[Opening GIVEN PASSAGE section]

Polymarket Trader Bets Bigger on Iran War Ceasefire Odds

Robert Mitchell
Robert Mitchell
March 24, 2026
6 min read
Polymarket

A Polymarket account linked by multiple media reports to profitable wagers placed ahead of the U.S.-Iran conflict is now taking a larger position on a ceasefire outcome, underscoring how war-related prediction markets have shifted from strike timing to diplomatic resolution. The move follows more than $529 million in trading tied to Iran strike contracts and comes as ceasefire markets have drawn fresh volume and scrutiny over whether informed traders are shaping prices before public confirmation.

📊
Iran-linked Polymarket contracts have already handled more than $529 million in strike-related volume.
Bloomberg figures cited by Forbes, TechCrunch and other outlets put the February 28 strike deadline market near $90 million on its own, showing how concentrated liquidity became around a single military event as of March 1-2, 2026.

$529 Million in Iran Markets Set the Stage for Ceasefire Bets

The core story is market structure, not just geopolitics. Polymarket’s Iran-related contracts became one of the largest real-time trading clusters on any prediction platform after U.S. and Israeli strikes on Iran on February 28, 2026, according to Bloomberg figures cited by Forbes, TechCrunch and Moneycontrol. Those reports put aggregate volume across Iran strike markets above $529 million, with the February 28 deadline contract alone drawing roughly $89.6 million to $90 million.

Whale Trader Earns +$185K Profit Betting No US Strike on Iran in Early January 2026

A sharp whale loaded up on four No bets across Polymarket predicting the US would NOT strike Iran by specific January 2026 dates.

[Closing GIVEN PASSAGE section]

◆ CHECK YOUR UNDERSTANDING ◆
A: Answer these questions from the article on Polymarket's Iran war markets:
(i) What aggregate volume do the reports give for Iran strike markets?
(ii) On what date did U.S. and Israeli strikes on Iran take place?
(iii) How many No bets did the whale trader place?
B: Retype the article on Polymarket's Iran war markets, starting at the words "The core story" and stopping after the words "to $90 million.".

[Opening RECORDED DATA section]

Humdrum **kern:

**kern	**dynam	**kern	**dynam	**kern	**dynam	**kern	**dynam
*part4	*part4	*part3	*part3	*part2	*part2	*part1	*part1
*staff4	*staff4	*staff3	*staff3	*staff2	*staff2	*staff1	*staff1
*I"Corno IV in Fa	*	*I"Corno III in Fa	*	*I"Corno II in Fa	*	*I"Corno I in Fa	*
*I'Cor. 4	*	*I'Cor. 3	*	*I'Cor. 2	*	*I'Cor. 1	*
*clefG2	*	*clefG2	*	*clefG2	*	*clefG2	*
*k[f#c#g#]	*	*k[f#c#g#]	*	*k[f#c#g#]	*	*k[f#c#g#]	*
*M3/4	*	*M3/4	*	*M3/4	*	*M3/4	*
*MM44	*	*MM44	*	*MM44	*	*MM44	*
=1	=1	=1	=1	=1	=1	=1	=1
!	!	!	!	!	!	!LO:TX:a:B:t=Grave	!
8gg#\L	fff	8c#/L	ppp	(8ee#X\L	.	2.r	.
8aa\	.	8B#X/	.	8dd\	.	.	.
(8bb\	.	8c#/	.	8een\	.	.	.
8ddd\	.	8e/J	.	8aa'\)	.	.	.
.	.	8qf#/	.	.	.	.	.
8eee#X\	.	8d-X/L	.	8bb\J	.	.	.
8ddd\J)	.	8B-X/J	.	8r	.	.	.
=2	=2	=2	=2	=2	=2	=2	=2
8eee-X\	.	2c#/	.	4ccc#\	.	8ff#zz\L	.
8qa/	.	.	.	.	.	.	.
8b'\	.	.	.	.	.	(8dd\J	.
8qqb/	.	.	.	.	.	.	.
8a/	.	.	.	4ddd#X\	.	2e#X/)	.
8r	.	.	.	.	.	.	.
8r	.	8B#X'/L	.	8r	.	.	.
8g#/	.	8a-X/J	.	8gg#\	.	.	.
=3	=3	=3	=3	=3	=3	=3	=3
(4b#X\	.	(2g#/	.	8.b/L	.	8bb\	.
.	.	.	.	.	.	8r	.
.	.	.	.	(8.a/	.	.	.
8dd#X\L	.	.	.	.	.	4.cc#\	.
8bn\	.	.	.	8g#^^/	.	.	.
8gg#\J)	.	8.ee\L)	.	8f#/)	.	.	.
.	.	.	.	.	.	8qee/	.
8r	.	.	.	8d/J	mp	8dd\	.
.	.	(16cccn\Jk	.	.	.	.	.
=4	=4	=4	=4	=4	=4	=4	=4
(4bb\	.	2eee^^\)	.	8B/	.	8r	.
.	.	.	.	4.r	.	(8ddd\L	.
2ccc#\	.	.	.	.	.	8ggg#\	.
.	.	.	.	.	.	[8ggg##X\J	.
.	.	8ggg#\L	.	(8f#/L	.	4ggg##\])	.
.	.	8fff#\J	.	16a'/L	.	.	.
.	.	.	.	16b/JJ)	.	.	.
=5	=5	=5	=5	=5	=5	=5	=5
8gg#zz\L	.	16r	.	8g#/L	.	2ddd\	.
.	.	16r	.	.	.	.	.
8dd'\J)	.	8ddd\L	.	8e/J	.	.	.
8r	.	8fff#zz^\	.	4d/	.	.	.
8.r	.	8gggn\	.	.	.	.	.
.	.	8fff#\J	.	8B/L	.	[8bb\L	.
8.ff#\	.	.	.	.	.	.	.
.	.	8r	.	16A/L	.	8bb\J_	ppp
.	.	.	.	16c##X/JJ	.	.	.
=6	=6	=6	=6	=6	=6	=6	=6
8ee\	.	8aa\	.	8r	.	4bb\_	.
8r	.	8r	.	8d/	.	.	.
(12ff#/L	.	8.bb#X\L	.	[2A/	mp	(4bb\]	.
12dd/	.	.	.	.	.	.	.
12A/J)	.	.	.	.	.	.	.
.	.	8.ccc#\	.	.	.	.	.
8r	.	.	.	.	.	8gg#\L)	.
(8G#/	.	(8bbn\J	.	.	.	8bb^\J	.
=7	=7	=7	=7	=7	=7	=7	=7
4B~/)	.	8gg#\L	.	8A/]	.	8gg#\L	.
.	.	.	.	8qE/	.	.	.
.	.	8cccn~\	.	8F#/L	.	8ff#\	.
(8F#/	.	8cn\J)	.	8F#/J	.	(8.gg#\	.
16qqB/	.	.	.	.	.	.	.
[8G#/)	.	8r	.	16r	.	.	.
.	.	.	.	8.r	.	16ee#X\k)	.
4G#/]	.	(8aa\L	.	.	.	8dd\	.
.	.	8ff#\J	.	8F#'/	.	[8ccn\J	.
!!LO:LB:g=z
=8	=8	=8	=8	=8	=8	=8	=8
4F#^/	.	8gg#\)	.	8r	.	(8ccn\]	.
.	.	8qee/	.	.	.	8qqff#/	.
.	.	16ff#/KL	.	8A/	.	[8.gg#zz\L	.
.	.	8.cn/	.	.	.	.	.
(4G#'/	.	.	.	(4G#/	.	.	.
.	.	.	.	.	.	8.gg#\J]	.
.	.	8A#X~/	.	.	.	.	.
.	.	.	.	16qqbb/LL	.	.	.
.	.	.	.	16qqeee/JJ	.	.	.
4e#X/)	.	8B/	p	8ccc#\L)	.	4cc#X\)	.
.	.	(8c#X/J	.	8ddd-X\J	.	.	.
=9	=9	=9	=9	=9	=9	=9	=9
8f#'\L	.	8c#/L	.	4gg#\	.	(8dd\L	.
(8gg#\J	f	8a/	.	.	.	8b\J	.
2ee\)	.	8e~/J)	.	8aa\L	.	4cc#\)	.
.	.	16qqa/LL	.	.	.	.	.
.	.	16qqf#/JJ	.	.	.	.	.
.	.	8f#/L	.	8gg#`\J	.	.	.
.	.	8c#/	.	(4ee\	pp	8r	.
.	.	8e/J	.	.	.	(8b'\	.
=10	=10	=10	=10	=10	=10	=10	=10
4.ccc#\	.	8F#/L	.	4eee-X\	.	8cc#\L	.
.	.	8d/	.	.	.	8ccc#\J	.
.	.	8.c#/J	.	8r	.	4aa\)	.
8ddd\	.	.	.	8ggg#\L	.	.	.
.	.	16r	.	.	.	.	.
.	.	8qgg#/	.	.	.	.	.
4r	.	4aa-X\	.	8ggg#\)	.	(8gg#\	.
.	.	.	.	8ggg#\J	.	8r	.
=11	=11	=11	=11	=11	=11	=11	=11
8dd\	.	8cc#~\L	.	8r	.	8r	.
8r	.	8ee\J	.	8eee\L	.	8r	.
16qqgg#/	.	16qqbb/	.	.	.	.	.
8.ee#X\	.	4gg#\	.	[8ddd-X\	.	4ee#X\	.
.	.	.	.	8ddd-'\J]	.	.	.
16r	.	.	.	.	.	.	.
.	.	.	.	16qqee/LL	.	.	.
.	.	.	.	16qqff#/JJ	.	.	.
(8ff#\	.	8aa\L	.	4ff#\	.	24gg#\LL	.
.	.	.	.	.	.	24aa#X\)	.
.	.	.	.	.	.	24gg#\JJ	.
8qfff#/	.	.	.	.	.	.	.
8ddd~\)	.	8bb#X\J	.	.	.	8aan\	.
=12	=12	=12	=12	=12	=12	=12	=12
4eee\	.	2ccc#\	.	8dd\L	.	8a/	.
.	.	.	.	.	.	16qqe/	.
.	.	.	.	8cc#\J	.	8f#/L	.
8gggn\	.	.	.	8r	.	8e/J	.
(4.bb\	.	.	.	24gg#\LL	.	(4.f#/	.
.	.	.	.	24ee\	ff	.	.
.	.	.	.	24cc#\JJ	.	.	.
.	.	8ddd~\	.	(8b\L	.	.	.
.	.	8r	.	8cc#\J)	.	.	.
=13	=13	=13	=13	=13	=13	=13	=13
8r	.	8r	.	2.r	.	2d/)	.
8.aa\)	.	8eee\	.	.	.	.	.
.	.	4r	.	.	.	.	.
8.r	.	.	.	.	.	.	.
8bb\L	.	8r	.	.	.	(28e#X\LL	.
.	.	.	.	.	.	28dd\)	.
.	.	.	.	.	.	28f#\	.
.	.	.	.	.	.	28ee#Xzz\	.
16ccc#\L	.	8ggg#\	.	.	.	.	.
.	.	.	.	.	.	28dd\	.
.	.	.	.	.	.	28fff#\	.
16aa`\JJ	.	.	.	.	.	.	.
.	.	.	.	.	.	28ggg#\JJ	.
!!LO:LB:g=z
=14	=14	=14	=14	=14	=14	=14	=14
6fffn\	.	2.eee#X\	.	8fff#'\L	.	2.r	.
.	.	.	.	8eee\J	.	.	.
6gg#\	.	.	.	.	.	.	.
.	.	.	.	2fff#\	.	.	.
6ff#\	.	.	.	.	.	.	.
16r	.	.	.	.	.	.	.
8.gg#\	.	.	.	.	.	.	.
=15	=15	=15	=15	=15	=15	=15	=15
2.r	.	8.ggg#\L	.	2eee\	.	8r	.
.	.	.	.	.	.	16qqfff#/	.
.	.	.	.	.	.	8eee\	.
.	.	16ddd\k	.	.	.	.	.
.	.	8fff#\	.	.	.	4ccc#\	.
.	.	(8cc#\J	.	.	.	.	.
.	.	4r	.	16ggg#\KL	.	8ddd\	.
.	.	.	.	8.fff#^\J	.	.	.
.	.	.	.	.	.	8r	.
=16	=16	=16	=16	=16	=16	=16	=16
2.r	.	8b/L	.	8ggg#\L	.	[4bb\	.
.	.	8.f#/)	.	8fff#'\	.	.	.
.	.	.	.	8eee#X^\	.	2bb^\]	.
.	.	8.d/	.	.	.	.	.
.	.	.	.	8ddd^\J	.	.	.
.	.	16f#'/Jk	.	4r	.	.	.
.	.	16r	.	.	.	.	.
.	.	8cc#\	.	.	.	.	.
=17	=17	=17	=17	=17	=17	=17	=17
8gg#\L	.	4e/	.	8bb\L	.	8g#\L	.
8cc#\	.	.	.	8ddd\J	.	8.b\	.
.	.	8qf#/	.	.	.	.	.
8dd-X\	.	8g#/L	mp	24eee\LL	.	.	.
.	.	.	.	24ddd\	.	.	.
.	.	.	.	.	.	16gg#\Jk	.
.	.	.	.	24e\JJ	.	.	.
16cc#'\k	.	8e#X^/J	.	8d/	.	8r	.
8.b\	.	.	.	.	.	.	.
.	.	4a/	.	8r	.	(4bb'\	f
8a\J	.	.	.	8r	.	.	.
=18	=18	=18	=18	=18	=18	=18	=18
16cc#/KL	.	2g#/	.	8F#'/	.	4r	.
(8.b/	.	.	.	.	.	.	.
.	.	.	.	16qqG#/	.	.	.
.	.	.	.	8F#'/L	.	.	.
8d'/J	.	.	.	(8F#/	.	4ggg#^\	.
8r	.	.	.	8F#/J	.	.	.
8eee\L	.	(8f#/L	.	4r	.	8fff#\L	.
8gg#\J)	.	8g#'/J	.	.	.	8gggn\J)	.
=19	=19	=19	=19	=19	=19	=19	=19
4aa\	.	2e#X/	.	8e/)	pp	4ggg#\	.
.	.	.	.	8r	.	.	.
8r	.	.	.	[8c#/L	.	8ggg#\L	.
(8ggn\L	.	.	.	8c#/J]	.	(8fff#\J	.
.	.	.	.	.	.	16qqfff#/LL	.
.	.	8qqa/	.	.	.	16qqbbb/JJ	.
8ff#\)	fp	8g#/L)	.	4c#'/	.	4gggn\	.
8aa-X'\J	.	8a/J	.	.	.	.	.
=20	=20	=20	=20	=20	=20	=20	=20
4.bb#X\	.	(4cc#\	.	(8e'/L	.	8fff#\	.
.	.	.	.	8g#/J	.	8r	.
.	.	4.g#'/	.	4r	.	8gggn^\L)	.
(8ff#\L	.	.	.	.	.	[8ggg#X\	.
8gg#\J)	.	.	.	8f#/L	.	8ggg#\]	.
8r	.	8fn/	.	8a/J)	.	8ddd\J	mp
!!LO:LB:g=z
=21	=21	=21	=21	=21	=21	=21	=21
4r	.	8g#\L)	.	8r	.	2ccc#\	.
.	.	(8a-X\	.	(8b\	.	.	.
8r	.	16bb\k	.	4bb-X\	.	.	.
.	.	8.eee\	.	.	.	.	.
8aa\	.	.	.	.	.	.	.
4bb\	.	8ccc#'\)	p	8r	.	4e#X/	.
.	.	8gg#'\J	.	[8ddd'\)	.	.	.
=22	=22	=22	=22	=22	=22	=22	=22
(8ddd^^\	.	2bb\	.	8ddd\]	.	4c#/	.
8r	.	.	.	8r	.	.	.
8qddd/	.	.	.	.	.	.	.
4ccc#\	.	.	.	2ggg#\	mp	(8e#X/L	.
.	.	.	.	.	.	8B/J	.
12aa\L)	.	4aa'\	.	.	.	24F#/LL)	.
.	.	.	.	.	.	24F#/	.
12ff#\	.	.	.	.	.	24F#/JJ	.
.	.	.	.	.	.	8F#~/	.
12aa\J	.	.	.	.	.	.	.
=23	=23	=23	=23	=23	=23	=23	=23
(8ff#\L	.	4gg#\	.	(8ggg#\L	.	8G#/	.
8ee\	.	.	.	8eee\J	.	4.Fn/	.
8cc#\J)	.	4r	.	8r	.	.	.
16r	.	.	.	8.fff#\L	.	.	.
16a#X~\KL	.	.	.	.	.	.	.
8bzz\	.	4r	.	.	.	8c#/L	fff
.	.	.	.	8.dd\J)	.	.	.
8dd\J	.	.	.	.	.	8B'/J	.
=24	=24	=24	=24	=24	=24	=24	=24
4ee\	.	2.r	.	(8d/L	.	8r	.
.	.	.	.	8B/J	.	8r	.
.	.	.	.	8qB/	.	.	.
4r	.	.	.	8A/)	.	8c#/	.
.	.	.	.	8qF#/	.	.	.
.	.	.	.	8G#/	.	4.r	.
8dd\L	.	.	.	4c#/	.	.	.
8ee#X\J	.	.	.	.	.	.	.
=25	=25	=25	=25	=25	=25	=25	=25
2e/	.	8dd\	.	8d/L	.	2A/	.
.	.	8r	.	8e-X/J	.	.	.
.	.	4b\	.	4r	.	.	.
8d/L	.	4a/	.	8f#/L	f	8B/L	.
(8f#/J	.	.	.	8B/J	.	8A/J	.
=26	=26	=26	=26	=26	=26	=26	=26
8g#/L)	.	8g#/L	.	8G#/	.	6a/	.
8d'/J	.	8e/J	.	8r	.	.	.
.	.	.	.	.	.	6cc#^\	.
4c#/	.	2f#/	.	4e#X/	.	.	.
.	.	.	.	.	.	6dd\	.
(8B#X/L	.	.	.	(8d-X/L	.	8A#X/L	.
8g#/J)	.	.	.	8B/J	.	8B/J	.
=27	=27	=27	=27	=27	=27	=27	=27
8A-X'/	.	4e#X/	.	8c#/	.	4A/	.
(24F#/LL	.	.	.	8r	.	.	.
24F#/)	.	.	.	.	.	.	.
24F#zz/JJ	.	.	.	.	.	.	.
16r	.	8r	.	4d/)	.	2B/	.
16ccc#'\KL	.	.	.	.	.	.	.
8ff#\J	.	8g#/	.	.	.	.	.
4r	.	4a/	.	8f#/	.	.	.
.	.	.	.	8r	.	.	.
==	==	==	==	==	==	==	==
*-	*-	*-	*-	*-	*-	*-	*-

[Closing RECORDED DATA section]

◆ RESULTS OF THE TASKS ◆
A:
(i) More than $529 million.
(ii) February 28, 2026.
(iii) Four.

B:
The core story is market structure, not just geopolitics. Polymarket’s Iran-related contracts became one of the largest real-time trading clusters on any prediction platform after U.S. and Israeli strikes on Iran on February 28, 2026, according to Bloomberg figures cited by Forbes, TechCrunch and Moneycontrol. Those reports put aggregate volume across Iran strike markets above $529 million, with the February 28 deadline contract alone drawing roughly $89.6 million to $90 million.